The C++ Alliance plans to submit the Safe C++ Extensions proposal to the ISO for potential inclusion in the official C++ standard. As part of this effort, the alliance has partnered with engineer Sean Baxter, who has contributed to the proposal’s development. According to Vinnie Falco, president and director of the C++ Alliance, this initiative marks a major milestone in the evolution of C++. “With the increasing importance of software security and reliability, developers are facing mounting pressure to adopt safer coding practices,” Falco wrote in a blog post. The Safe C++ Extensions seek to provide practical solutions by introducing new features that prevent common memory-related errors, which have historically plagued C++ applications.

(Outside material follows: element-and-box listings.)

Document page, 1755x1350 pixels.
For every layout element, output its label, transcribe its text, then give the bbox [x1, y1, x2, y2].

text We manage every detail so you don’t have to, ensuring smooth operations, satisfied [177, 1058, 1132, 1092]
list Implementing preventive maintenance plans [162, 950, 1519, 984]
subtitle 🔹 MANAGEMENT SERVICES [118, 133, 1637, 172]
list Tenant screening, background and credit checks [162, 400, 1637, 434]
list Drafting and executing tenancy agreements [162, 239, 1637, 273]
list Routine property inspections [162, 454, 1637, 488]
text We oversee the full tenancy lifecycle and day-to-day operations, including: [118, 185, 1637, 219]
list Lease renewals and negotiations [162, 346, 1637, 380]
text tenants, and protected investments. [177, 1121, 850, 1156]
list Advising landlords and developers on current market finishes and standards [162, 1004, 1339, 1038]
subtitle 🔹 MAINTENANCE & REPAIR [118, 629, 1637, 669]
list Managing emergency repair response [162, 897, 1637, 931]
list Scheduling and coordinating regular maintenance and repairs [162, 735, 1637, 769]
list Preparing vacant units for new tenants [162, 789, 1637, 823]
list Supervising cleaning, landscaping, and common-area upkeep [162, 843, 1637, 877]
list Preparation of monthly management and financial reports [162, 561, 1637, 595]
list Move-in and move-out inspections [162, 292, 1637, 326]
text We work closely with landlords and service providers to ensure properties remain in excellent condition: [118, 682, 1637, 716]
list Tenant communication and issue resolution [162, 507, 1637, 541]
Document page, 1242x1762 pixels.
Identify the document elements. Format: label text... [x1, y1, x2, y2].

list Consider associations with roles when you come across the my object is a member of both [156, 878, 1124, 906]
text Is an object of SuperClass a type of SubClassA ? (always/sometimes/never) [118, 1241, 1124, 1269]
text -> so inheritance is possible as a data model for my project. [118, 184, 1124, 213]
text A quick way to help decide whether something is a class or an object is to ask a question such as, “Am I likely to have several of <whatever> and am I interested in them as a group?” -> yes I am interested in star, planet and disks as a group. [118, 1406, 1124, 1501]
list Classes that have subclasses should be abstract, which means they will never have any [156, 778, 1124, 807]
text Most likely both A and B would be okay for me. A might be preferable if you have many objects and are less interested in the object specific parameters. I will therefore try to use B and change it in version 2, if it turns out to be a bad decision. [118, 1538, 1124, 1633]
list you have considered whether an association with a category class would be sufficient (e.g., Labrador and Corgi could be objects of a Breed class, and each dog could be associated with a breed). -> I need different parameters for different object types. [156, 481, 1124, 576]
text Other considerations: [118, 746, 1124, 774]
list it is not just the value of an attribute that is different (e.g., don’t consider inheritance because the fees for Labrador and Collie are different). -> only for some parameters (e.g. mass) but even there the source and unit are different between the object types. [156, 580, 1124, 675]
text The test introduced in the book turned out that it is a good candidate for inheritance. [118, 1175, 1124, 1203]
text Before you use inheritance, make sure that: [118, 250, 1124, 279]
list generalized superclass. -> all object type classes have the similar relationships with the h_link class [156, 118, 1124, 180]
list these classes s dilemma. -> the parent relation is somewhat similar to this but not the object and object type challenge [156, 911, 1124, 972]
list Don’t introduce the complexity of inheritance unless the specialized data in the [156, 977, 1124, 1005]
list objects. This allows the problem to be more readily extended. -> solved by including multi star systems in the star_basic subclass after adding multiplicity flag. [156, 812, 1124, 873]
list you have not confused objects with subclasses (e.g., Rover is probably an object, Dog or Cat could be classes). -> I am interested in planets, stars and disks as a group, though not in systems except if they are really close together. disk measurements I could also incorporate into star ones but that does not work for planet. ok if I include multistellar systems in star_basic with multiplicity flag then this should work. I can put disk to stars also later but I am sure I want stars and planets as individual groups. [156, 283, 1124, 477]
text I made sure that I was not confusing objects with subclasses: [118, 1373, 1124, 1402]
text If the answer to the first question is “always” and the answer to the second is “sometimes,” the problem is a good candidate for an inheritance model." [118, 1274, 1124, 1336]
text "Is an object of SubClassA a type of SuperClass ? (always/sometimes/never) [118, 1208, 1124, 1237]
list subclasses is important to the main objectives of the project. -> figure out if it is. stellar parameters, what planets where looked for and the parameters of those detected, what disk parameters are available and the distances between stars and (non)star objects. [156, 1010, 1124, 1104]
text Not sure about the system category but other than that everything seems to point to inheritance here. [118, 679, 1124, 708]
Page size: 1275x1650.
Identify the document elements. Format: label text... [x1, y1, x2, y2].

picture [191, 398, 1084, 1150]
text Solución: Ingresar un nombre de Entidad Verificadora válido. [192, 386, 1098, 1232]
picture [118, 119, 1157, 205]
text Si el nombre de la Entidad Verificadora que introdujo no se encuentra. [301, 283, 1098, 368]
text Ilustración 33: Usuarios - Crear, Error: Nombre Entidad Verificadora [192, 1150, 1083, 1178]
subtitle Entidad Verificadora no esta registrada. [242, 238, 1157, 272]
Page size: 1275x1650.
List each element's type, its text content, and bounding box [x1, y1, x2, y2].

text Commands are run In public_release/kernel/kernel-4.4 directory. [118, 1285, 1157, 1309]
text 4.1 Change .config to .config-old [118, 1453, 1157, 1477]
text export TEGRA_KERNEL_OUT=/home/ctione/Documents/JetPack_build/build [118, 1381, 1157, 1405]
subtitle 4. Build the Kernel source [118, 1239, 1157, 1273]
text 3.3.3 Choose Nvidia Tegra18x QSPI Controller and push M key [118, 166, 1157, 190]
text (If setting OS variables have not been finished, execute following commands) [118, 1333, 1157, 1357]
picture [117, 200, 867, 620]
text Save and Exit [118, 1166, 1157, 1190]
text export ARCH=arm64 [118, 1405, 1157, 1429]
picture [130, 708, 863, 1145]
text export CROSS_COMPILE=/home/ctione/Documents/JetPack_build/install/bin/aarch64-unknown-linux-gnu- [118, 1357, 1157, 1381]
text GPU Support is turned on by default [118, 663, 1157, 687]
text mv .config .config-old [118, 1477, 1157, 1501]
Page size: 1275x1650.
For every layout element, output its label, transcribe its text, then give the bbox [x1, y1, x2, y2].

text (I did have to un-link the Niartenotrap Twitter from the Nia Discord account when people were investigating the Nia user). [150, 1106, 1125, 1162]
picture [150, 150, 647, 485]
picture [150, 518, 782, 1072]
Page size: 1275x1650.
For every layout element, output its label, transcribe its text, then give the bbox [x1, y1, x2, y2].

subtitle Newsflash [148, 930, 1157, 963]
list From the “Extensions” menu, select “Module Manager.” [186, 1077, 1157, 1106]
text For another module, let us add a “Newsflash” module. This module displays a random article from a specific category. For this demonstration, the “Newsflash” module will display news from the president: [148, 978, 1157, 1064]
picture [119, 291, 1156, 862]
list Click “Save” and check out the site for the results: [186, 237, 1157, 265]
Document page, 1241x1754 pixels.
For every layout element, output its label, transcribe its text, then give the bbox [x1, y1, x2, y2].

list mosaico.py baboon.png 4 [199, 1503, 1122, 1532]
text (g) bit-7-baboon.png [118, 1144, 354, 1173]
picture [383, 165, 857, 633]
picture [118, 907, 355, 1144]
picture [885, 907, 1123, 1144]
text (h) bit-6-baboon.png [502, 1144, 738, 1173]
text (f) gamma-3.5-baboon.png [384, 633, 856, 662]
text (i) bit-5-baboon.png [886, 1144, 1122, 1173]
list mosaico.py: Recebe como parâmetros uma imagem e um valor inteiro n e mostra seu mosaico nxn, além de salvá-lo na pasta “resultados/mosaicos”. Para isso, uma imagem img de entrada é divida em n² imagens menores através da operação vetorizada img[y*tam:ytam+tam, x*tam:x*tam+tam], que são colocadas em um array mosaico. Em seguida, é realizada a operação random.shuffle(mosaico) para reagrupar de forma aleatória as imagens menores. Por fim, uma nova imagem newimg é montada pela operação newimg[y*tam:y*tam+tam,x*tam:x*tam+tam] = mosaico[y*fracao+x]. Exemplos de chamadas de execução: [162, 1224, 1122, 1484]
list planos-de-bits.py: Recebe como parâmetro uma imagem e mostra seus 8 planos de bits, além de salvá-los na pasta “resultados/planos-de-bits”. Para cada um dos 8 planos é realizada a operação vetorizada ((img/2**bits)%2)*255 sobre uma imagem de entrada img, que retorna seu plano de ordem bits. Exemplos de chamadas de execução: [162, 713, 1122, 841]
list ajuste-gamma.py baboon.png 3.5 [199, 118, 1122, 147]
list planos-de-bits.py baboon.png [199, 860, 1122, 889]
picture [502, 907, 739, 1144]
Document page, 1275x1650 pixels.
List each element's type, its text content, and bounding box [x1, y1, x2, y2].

The proposal comes at a time when C++ and its predecessor, C, have faced criticism over memory safety concerns. Earlier this year, the White House urged developers to move away from these languages in favor of memory-safe alternatives. In response, C++ creator Bjarne Stroustrup defended the language, emphasizing its versatility and ongoing improvements. The Safe C++ Extensions proposal aims to shift the narrative by offering a structured approach to memory safety. A central aspect of the plan is the Safe Standard Library, which provides memory-safe implementations of common data structures and algorithms. This would allow developers to write safer C++ code while maintaining the performance benefits that have made the language a mainstay in critical systems.
A key distinction between standard ISO C++ and Safe C++ lies in how preconditions and invariants are enforced. According to the proposal, a frequent issue in ISO C++ is the lack of clarity regarding whether the caller or callee is responsible for enforcing preconditions, leading to potential safety vulnerabilities. Safe C++ introduces compiler-backed conventions that eliminate ambiguity, reducing the risk of errors. The C++ Alliance acknowledges the challenges posed by C++’s historical memory safety issues, particularly in critical infrastructure, and aims to mitigate these risks through stricter enforcement of safety guarantees. Under the Safe C++ model, developers would be restricted from writing operations that could result in undefined behavior, thereby improving type safety, lifetime safety, and thread safety across C++ applications.